Dalam beretika digital, masyarakat digital harus memiliki Netiket, ilmu soal konten negatif, cara melakukan partisipasi kolaborasi dan memiliki pengetahuan tentang interaksi dan transaksi elektronik.
Data tahun 2020 melihat bahwa sebagian besar atau sebanyak 49% warganet Indonesia pernah melakukan cyber bullying atau perundungan secara online. Dikatakan 5 dari 10 masyarakat dunia maya Indonesia melakukan perundungan. Dan 19% mengaku menjadi target sasaran bullying.
Lantas, apakah perlakuan yang tidak menyenangkan yang kita dapat ketika berinteraksi dengan media digital itu termasuk bullying. Kharisma Nasionalita, Dosen dan Peneliti Telkom University menjelaskan, perundungan online ini jika saat berada di dunia digital seseorang mendapatkan perlakuan tidak menyenangkan dengan ada unsur melecehkan, mengejek, penghinaan, itu sudah termasuk perundungan.
Paling banyak pembullyan ini karena persoalan penampilan, menurut survei angkanya hingga 61%. Seseorang di media sosial paling sering tidak sengaja melakukan body shaming atau mengomentari bentuk tubuh. Seperti sesuatu hal yang biasa namun nyatanya mampu membuat seseorang depresi.
“Di media digital ketika kita tidak sengaja melakukan perundungan lalu mereka sedih. Jangan sekali-kali kita mengatakan dia baper (bawa perasaan) atau lebay. Karena setiap orang punya kondisi psikologis yang berbeda-beda,” ungkapnya saat menjadi pembicara dalam Webinar Gerakan Nasional Literasi Digital 2021 untuk wilayah Kabupaten Garut, Jawa Barat, Jumat (9/7/2021).
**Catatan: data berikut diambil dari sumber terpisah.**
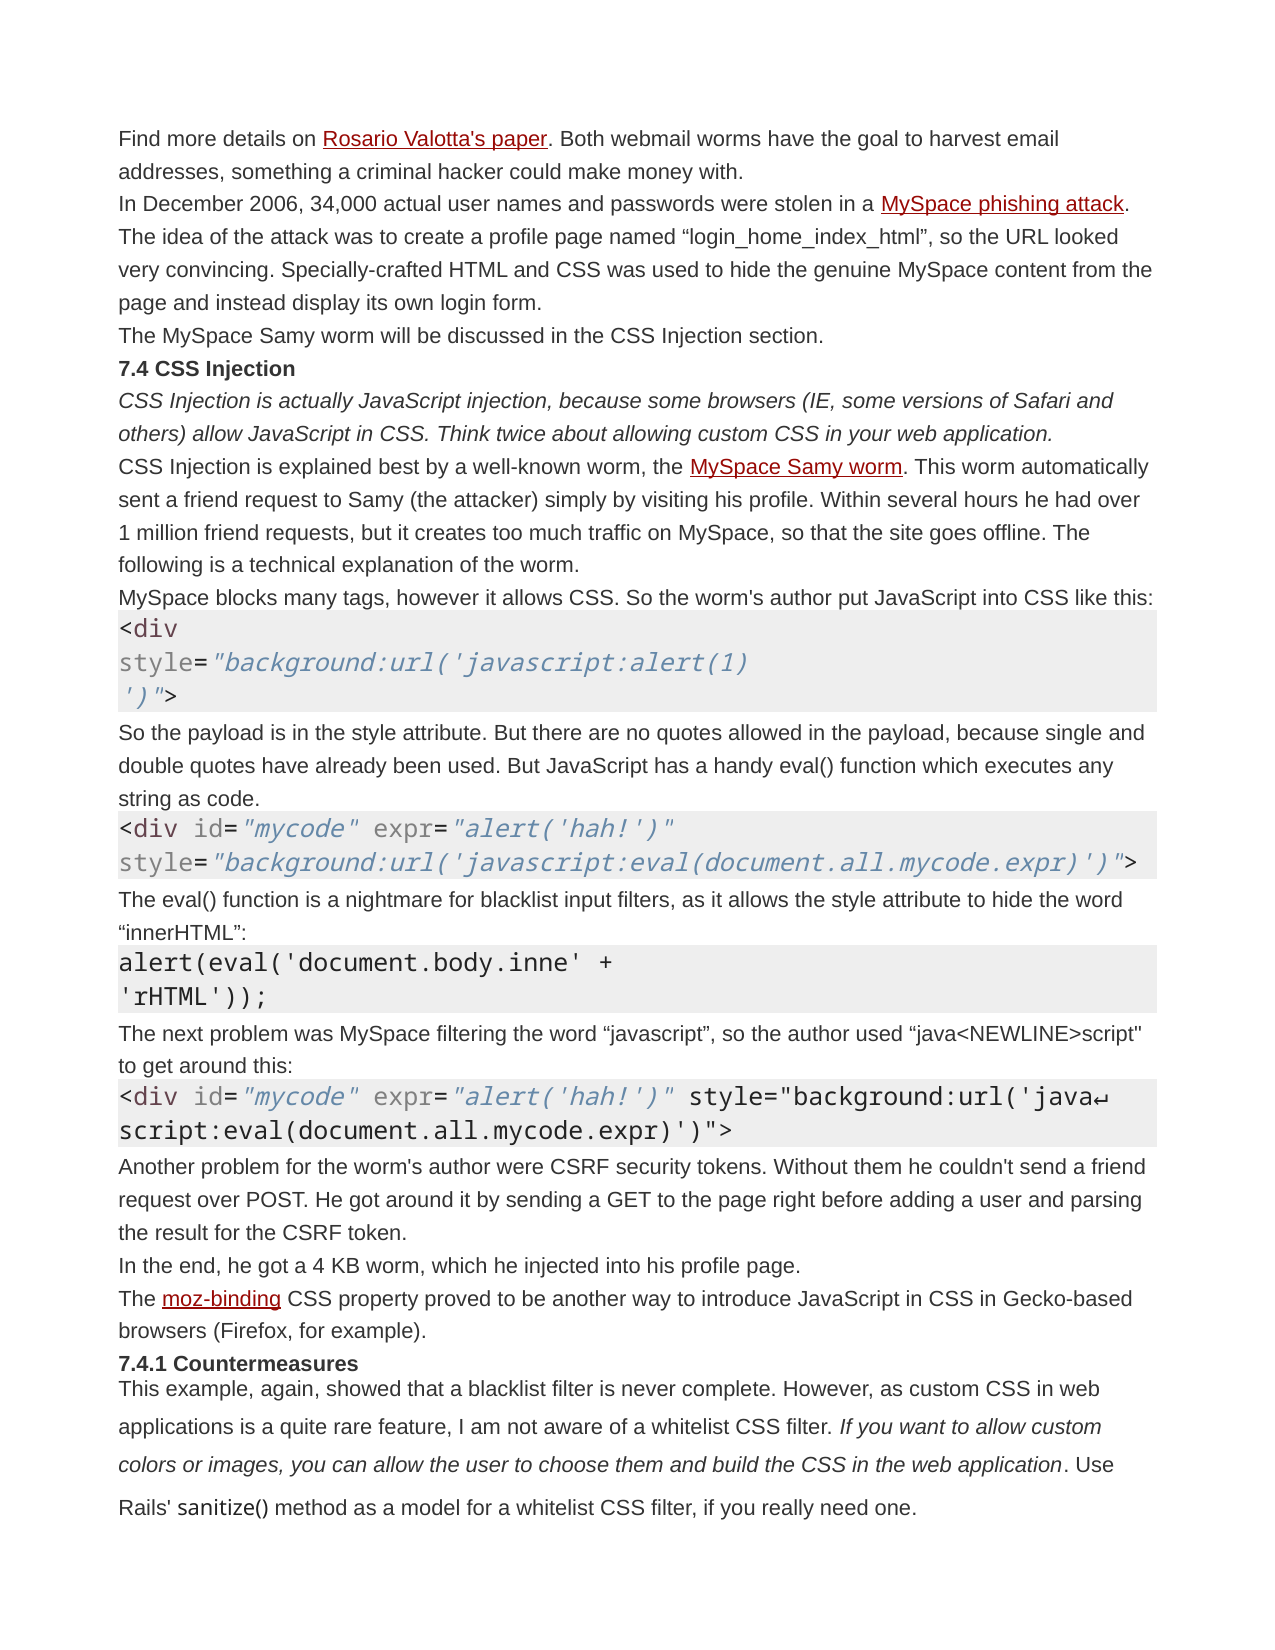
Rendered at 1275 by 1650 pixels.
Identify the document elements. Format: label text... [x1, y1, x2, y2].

text In the end, he got a 4 KB worm, which he injected into his profile page. [118, 1245, 1157, 1278]
text In December 2006, 34,000 actual user names and passwords were stolen in a MySpace phishing attack. The idea of the attack was to create a profile page named “login_home_index_html”, so the URL looked very convincing. Specially-crafted HTML and CSS was used to hide the genuine MySpace content from the page and instead display its own login form. [118, 184, 1157, 315]
text MySpace blocks many tags, however it allows CSS. So the worm's author put JavaScript into CSS like this: [118, 577, 1157, 610]
text Another problem for the worm's author were CSRF security tokens. Without them he couldn't send a friend request over POST. He got around it by sending a GET to the page right before adding a user and parsing the result for the CSRF token. [118, 1147, 1157, 1245]
table_header <div id="mycode" expr="alert('hah!')" style="background:url('java↵ script:eval(document.all.mycode.expr)')"> [118, 1079, 1157, 1147]
text Find more details on Rosario Valotta's paper. Both webmail worms have the goal to harvest email addresses, something a criminal hacker could make money with. [118, 118, 1157, 184]
text CSS Injection is explained best by a well-known worm, the MySpace Samy worm. This worm automatically sent a friend request to Samy (the attacker) simply by visiting his profile. Within several hours he had over 1 million friend requests, but it creates too much traffic on MySpace, so that the site goes offline. The following is a technical explanation of the worm. [118, 446, 1157, 577]
text The MySpace Samy worm will be discussed in the CSS Injection section. [118, 315, 1157, 348]
subtitle 7.4.1 Countermeasures [118, 1343, 1157, 1376]
table_header <div style="background:url('javascript:alert(1)')"> [118, 610, 752, 712]
text This example, again, showed that a blacklist filter is never complete. However, as custom CSS in web applications is a quite rare feature, I am not aware of a whitelist CSS filter. If you want to allow custom colors or images, you can allow the user to choose them and build the CSS in the web application. Use Rails' sanitize() method as a model for a whitelist CSS filter, if you really need one. [118, 1376, 1157, 1522]
text CSS Injection is actually JavaScript injection, because some browsers (IE, some versions of Safari and others) allow JavaScript in CSS. Think twice about allowing custom CSS in your web application. [118, 381, 1157, 446]
text So the payload is in the style attribute. But there are no quotes allowed in the payload, because single and double quotes have already been used. But JavaScript has a handy eval() function which executes any string as code. [118, 712, 1157, 811]
table_header alert(eval('document.body.inne' + 'rHTML')); [118, 945, 674, 1013]
text The moz-binding CSS property proved to be another way to introduce JavaScript in CSS in Gecko-based browsers (Firefox, for example). [118, 1278, 1157, 1343]
text The eval() function is a nightmare for blacklist input filters, as it allows the style attribute to hide the word “innerHTML”: [118, 879, 1157, 945]
text The next problem was MySpace filtering the word “javascript”, so the author used “java<NEWLINE>script" to get around this: [118, 1013, 1157, 1078]
subtitle 7.4 CSS Injection [118, 348, 1157, 381]
table_header <div id="mycode" expr="alert('hah!')" style="background:url('javascript:eval(document.all.mycode.expr)')"> [118, 811, 1157, 879]
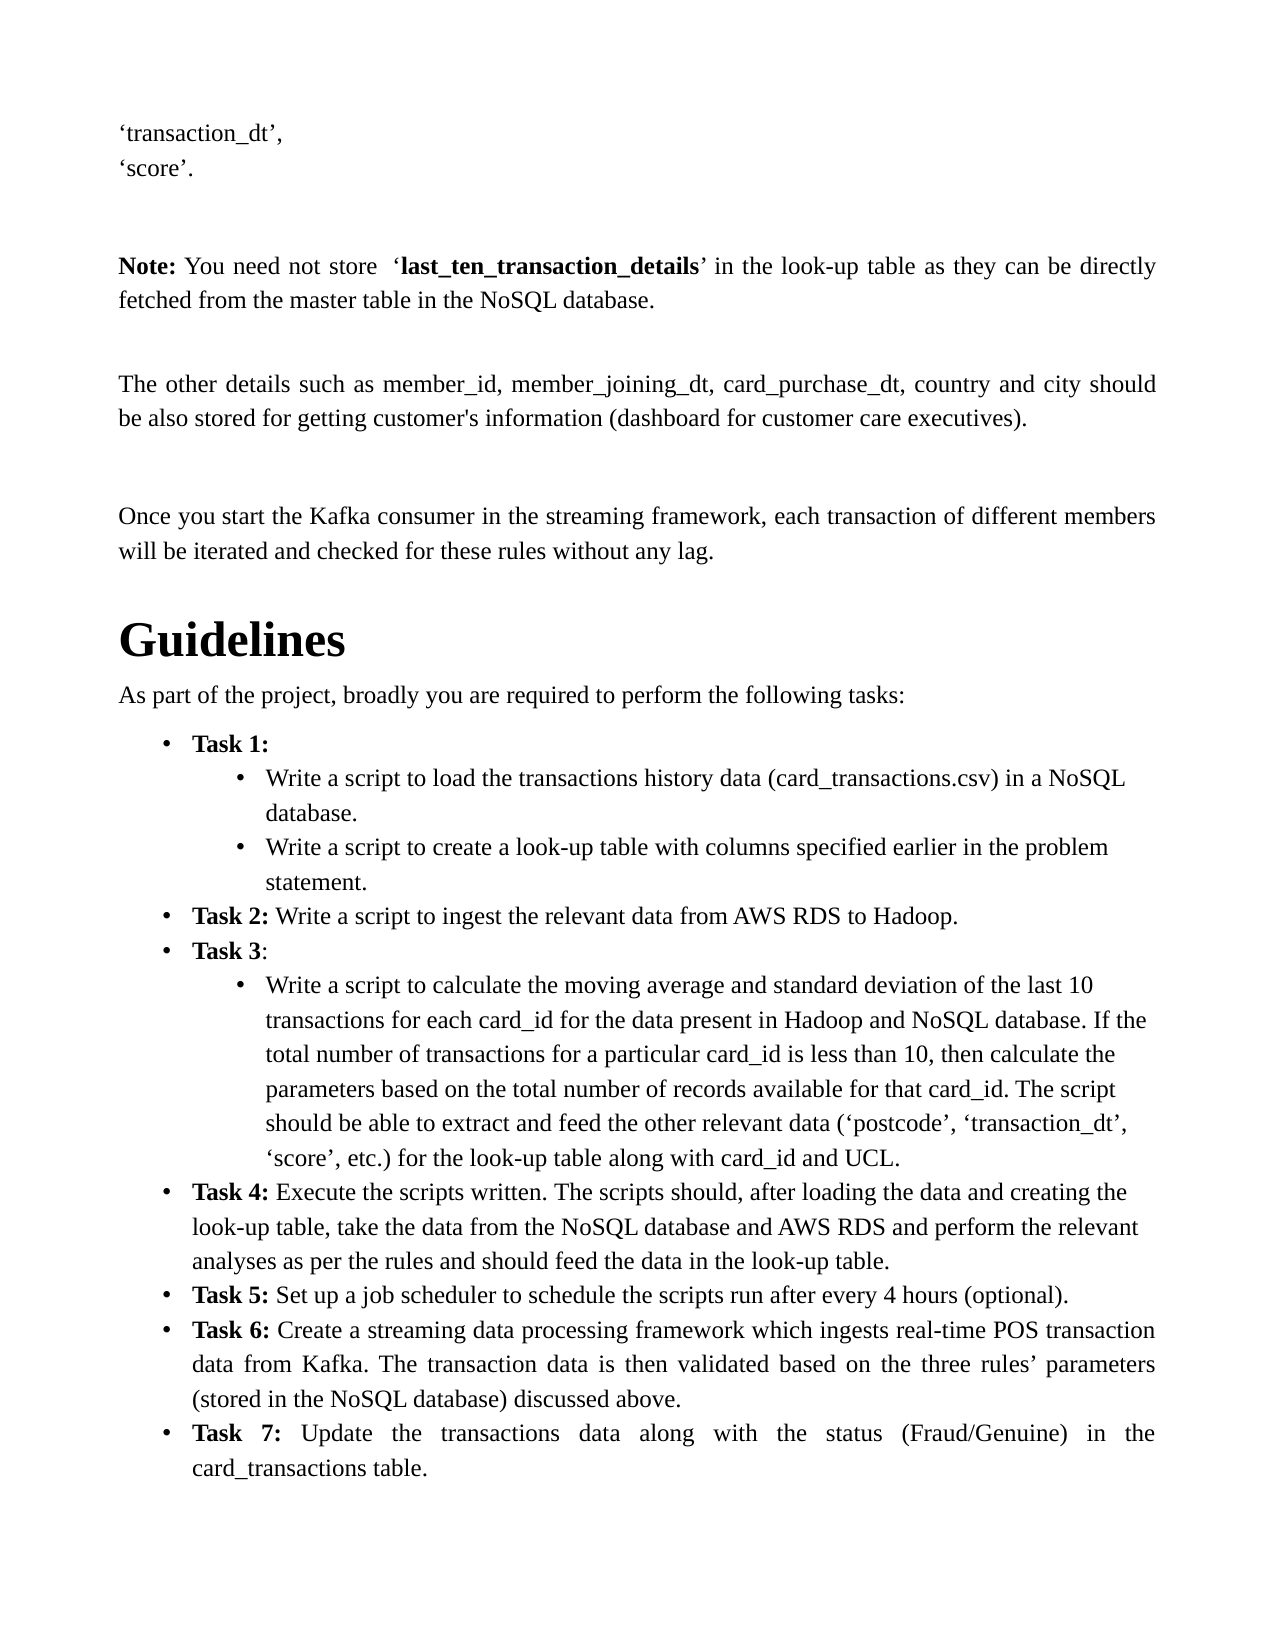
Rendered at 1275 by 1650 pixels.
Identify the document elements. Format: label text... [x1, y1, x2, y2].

text Note: You need not store ‘last_ten_transaction_details’ in the look-up table as they can be directly fetched from the master table in the NoSQL database. [118, 251, 1157, 314]
subtitle Guidelines [118, 610, 1157, 667]
list Task 3: [162, 936, 1157, 964]
text Once you start the Kafka consumer in the streaming framework, each transaction of different members will be iterated and checked for these rules without any lag. [118, 501, 1157, 564]
list Task 2: Write a script to ingest the relevant data from AWS RDS to Hadoop. [162, 901, 1157, 930]
text As part of the project, broadly you are required to perform the following tasks: [118, 680, 1157, 709]
list Task 4: Execute the scripts written. The scripts should, after loading the data and creating the look-up table, take the data from the NoSQL database and AWS RDS and perform the relevant analyses as per the rules and should feed the data in the look-up table. [162, 1177, 1157, 1275]
list Task 7: Update the transactions data along with the status (Fraud/Genuine) in the card_transactions table. [162, 1418, 1157, 1482]
list Write a script to calculate the moving average and standard deviation of the last 10 transactions for each card_id for the data present in Hadoop and NoSQL database. If the total number of transactions for a particular card_id is less than 10, then calculate the parameters based on the total number of records available for that card_id. The script should be able to extract and feed the other relevant data (‘postcode’, ‘transaction_dt’, ‘score’, etc.) for the look-up table along with card_id and UCL. [236, 970, 1157, 1171]
text The other details such as member_id, member_joining_dt, card_purchase_dt, country and city should be also stored for getting customer's information (dashboard for customer care executives). [118, 369, 1157, 432]
list Task 5: Set up a job scheduler to schedule the scripts run after every 4 hours (optional). [162, 1281, 1157, 1309]
list Task 1: [162, 729, 1157, 758]
list Write a script to create a look-up table with columns specified earlier in the problem statement. [236, 832, 1157, 896]
text ‘transaction_dt’, ‘score’. [118, 118, 1157, 181]
list Write a script to load the transactions history data (card_transactions.csv) in a NoSQL database. [236, 763, 1157, 827]
list Task 6: Create a streaming data processing framework which ingests real-time POS transaction data from Kafka. The transaction data is then validated based on the three rules’ parameters (stored in the NoSQL database) discussed above. [162, 1315, 1157, 1413]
Jadi, baik di dunia maya maupun nyata efek dari perundungan itu ialah depresi. Ada rasa kesepian atau timbul kecemasan sosial gangguan psikosomatik sampai pada level yang parah yakni bunuh diri. Jangan jadi bagian dari cyber bullying, maka dibutuhkan netiket atau etika berinternet yakni menyadari lawan bicara kita di dunia digital itu ialah sama seperti kita memiliki perasaan dan juga kehidupan.
“Berkomentar dengan kata sopan, tidak menyebar konten SARA, hoaks, provokasi, hinaan dan apapun yang dapat memicu perdebatan. Berpikir jauh terlebih dahulu sebelum memposting sesuatu,” jelasnya.
Kita juga harus memproteksi diri sendiri agar tidak menjadi korban perundungan, selektif dalam memilih teman yang tidak kita kenal itu di dalam daftar pertemanan. Melindungi informasi pribadi, perkuat keamanan akun, terapkan netiket dan selektif saat membagikan tautan.
Webinar Gerakan Nasional Literasi Digital 2021 – untuk Indonesia #MakinCakapDigital diselenggarakan Kementerian Komunikasi dan Informatika (KemenKomInfo) bersama Siberkreasi. Webinar wilayah Kabupaten Garut, Jawa Barat, Jumat (9/7/2021) ini juga menghadirkan pembicara Queena Fredlina (Relawan TIK Bali), Komang Triwerthi (Dosen STMIK Primakara), Khemal Andrias (CEO NXG Indonesia) dan Yohana Djong sebagai Key Opinion Leader.
Gerakan Nasional Literasi Digital 2021 – untuk Indonesia #MakinCakapDigital melibatkan 110 lembaga dan komunitas sebagai agen pendidik Literasi Digital. Kegiatan ini diadakan secara virtual berbasis webinar di 34 Provinsi Indonesia dan 514 Kabupaten.
Kegiatan ini menargetkan 10.000.000 orang terliterasi digital pada tahun 2021, hingga tercapai 50 juta orang terliterasi digital pada 2024. Berlandaskan 4 pilar utama, Budaya Bermedia Digital (Digital Culture), Aman Bermedia (Digital Safety), Etis Bermedia Digital (Digital Ethics), dan Cakap Bermedia Digital (Digital Skills) untuk membuat masyarakat Indonesia semakin cakap digital.